FRAGMENT DOKUMENTU |
Wiadomości

Wieści o mojej śmierci są przesadzone. To mówię ja – spalinowy silnik BMW

Wiadomości 27.06.2019 178 interakcji
Grzegorz Karczmarz
Grzegorz Karczmarz 27.06.2019

Wieści o mojej śmierci są przesadzone. To mówię ja – spalinowy silnik BMW

Grzegorz Karczmarz
Grzegorz Karczmarz27.06.2019
178 interakcji Dołącz do dyskusji

Diesle umrą dopiero za 20 lat, a silniki benzynowe za 30 – tak twierdzi BMW. Niektórzy chcieliby uśmiercić je dużo wcześniej.

BMW zapewnia, że silniki spalinowe jeszcze długo pożyją. Ku rozpaczy organizacji Transport & Enviroment, która oskarża producentów samochodów o chciwość. Mają celowo opóźniać wejście na rynek przyjaznych dla środowiska samochodów. A planeta Ziemia nie czeka, tylko umiera. Wszystko przez SUV-y.

ZESTAW ZADAŃ |
[a] Za ile lat według BMW umrą silniki benzynowe, jak podaje tekst o silnikach BMW?
[b] Zwróć bez żadnych zmian ten kawałek tekstu o silnikach BMW, który zaczynają słowa zawierające „Wiadomości 27.06.2019 178”, a kończą słowa „Wszystko przez SUV-y.”.

PODANE INFORMACJE |
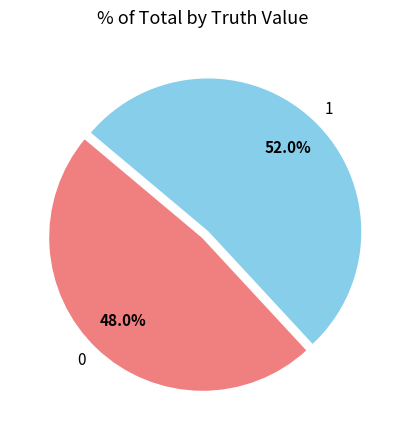

What is the total percentage of 0 and 1?

100.0%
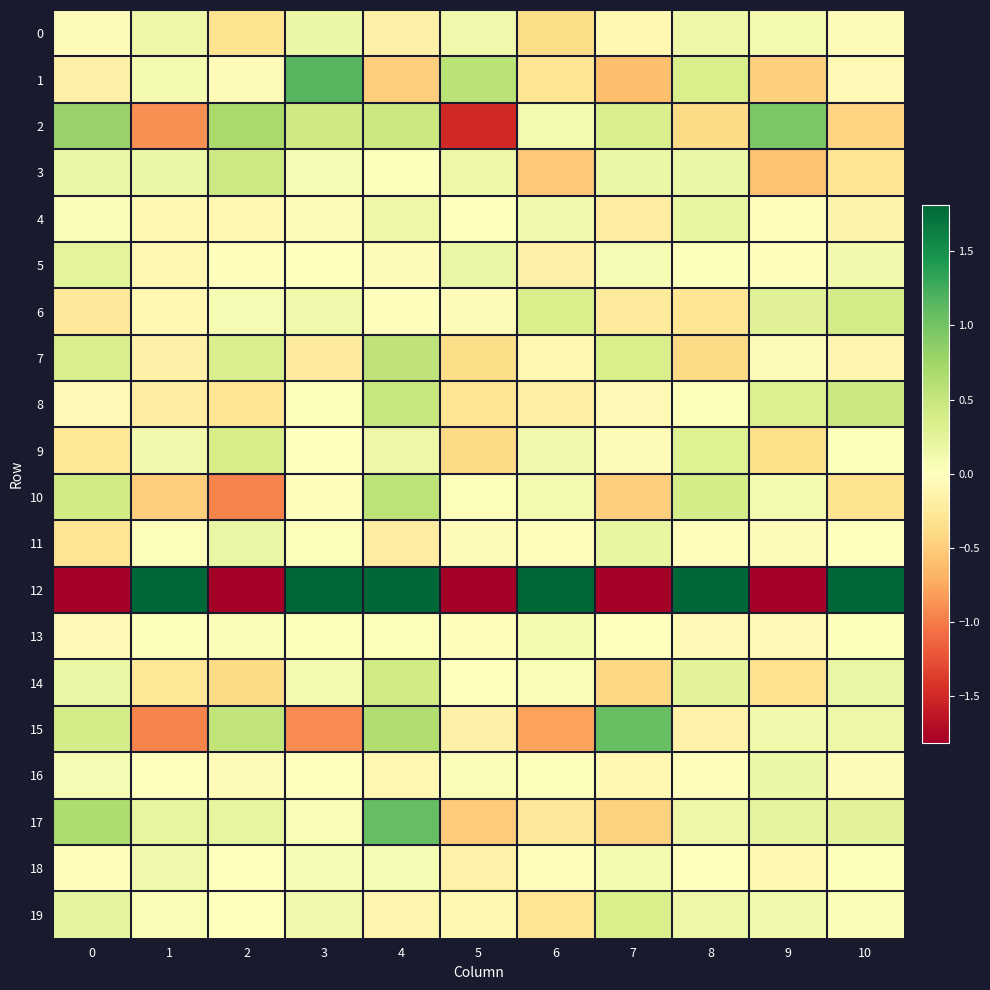

Which series has the widest spread of values?

12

UDZIELONE ODPOWIEDZI |
[a] Za 30 lat.

[b]
Wiadomości 27.06.2019 178 interakcji
Grzegorz Karczmarz
Grzegorz Karczmarz 27.06.2019

Wieści o mojej śmierci są przesadzone. To mówię ja – spalinowy silnik BMW

Grzegorz Karczmarz
Grzegorz Karczmarz27.06.2019
178 interakcji Dołącz do dyskusji

Diesle umrą dopiero za 20 lat, a silniki benzynowe za 30 – tak twierdzi BMW. Niektórzy chcieliby uśmiercić je dużo wcześniej.

BMW zapewnia, że silniki spalinowe jeszcze długo pożyją. Ku rozpaczy organizacji Transport & Enviroment, która oskarża producentów samochodów o chciwość. Mają celowo opóźniać wejście na rynek przyjaznych dla środowiska samochodów. A planeta Ziemia nie czeka, tylko umiera. Wszystko przez SUV-y.